─── Documento ───

Il 2 giugno non è una data scelta a caso per la consegna delle copie della Costituzione ai diciottenni. Col compimento del diciottesimo anno di età si diventa cittadine e cittadini a pieno titolo perché si può finalmente contribuire ad eleggere chi ci rappresenterà.

Senza diritto di voto si è tenuti a rispettare le leggi ma non si può contribuire a realizzarle. Un po’ come accadeva alle donne italiane fino al 2 giugno del 1946, quando per la prima volta esercitarono il loro diritto di voto nel referendum Monarchia Repubblica e nell’elezione dell’Assemblea Costituente. All’Assemblea Costituente incaricata di scrivere la nostra Costituzione su 556 membri sapete quante erano le donne? Erano 21 le Madri della Repubblica ed è di loro e del loro contributo alla Carta fondamentale del nostro Stato che oggi vi voglio parlare.

─── Voci fornite ───

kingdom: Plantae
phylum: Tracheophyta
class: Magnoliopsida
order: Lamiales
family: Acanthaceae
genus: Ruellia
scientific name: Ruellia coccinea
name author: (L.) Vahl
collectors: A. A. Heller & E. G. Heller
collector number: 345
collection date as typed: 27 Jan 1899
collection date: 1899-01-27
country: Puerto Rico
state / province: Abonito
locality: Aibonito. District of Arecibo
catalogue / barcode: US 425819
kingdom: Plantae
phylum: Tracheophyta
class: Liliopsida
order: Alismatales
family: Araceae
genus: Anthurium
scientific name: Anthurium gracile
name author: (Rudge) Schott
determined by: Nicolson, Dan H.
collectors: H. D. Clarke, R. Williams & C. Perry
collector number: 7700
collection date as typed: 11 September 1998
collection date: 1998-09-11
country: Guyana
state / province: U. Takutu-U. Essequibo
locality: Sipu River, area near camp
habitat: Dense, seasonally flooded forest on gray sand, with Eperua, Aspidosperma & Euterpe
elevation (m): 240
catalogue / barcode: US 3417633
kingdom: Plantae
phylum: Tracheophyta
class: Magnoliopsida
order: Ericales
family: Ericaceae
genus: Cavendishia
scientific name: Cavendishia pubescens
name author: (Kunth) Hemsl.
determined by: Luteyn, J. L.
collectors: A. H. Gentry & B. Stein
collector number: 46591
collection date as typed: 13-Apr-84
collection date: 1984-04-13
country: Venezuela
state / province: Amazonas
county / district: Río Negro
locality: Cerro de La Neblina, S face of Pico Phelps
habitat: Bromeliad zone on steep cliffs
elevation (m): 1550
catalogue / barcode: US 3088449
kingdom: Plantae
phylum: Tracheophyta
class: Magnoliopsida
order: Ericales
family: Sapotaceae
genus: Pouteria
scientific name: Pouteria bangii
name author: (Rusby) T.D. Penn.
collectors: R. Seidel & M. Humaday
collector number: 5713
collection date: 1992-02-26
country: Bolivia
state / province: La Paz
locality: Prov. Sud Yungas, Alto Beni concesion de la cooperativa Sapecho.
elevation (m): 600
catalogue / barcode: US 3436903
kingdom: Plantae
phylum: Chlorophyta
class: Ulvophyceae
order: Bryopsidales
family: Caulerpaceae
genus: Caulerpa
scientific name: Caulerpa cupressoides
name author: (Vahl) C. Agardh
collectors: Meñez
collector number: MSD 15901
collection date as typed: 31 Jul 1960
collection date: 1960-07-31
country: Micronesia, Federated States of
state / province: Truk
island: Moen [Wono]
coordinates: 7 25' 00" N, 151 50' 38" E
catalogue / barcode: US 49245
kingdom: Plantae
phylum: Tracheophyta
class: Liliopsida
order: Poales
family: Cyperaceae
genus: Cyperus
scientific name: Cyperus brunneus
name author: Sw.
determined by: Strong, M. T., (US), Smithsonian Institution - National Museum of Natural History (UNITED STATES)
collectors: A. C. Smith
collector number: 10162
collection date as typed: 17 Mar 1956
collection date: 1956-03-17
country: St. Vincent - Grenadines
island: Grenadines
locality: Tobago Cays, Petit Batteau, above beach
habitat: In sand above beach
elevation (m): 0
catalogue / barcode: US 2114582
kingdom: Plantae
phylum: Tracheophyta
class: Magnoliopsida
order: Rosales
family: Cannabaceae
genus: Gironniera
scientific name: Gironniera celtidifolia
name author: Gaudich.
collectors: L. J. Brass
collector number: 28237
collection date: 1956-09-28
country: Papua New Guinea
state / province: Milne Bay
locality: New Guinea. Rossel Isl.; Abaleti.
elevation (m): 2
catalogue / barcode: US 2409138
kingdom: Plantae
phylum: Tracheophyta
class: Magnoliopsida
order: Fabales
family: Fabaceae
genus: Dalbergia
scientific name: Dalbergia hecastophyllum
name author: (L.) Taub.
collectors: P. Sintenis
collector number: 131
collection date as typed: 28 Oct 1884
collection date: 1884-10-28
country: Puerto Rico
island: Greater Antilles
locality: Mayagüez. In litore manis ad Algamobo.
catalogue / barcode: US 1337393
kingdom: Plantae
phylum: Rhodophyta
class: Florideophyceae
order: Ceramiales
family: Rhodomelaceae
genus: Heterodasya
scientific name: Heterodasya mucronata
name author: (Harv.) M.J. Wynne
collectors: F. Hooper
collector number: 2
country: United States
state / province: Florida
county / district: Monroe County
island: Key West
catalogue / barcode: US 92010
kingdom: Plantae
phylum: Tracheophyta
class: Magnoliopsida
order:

───

Consegne
**1)** Elenca senza ripetizioni tutti i numeri scritti in cifre nel documento.
**2)** Secondo il documento, quante donne sedevano nell'Assemblea Costituente?
**3)** Riporta dal documento il passo che va da "Senza diritto di" a "vi voglio parlare.".

Risultati in ordine
**1)** 2, 1946, 556, 21

**2)** 21 donne su 556 membri.

**3)**
Senza diritto di voto si è tenuti a rispettare le leggi ma non si può contribuire a realizzarle. Un po’ come accadeva alle donne italiane fino al 2 giugno del 1946, quando per la prima volta esercitarono il loro diritto di voto nel referendum Monarchia Repubblica e nell’elezione dell’Assemblea Costituente. All’Assemblea Costituente incaricata di scrivere la nostra Costituzione su 556 membri sapete quante erano le donne? Erano 21 le Madri della Repubblica ed è di loro e del loro contributo alla Carta fondamentale del nostro Stato che oggi vi voglio parlare.